It tells the story of a corportate executive, appropriatly female, who will go to any lengths to succeed according to her on self-defined, narcisstic standards at odds with her objective appearances and in stark contrast to others expectations. Brash and domineering she uses a free floating cynicism to treacherously sell her corporate secrets to others for monetary gain thinking self-assuredly that her private intrique and machinations are curiously invioable, just as many criminals do. This is the first half of the film, in the second part of which so many critics don't like, all this ballsy swagger is shown to be an act of utter self-deluding fantasy; she has underestimated her antagonist and she instead of manipulating the system for her own gain she devolves into a most contemptible slave to it. A powerful morality tale for the times.

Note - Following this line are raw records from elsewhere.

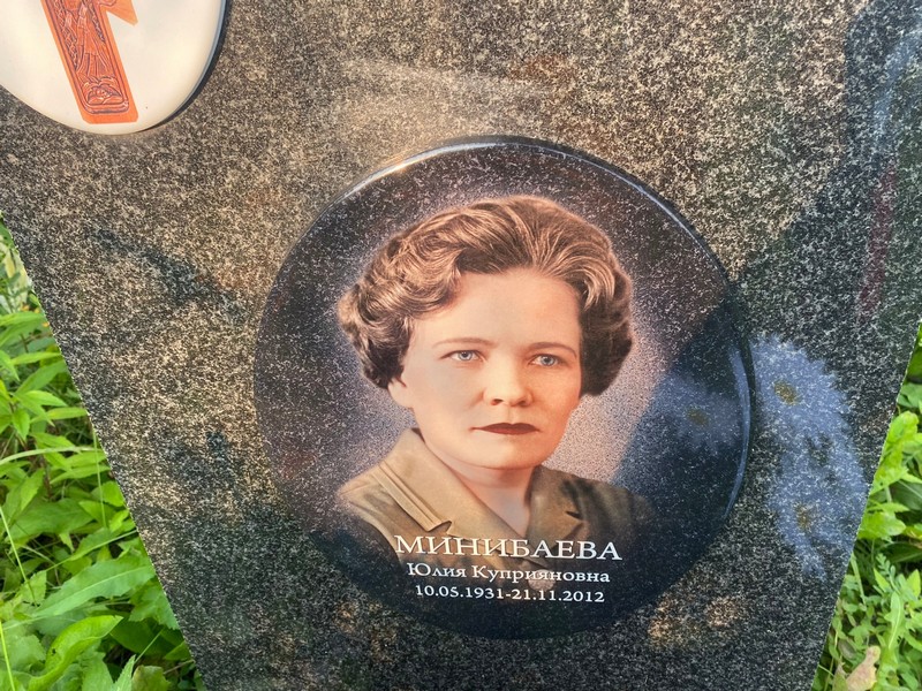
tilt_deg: -33.3
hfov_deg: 67.3
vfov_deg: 53.1
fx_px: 693
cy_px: 346
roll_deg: +4.2
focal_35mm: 26
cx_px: 461
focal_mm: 4.25
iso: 32
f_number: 1.8
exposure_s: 1/152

Intriguing, But Unsatisfying
I watched this film from start to finish, which suggests I found it interesting enough to stick with. But, I was also totally perplexed by its many nonsensical plot twists. For example, it took me far too long to figure out that it takes place in the "high rolling" world of corporate financed porn (an intriguing idea, given the fact that I had no idea such a world existed - I always thought of the porn industry as much more contained and independent).
DEMONLOVER is a little too stylized for its own good - its focus on form completely overwhelms its paper thin storyline. Connie Nielson is very good, but could have been so much better with a stronger script. I debated giving it only 2 stars, but felt the performances merited a stronger rating.
Jumbled mish-mash that garbles its promise
Where's the emotions and motivations for this contorted mess? Great camera work and suberb dramatic talent wasted on a plot that defies logic.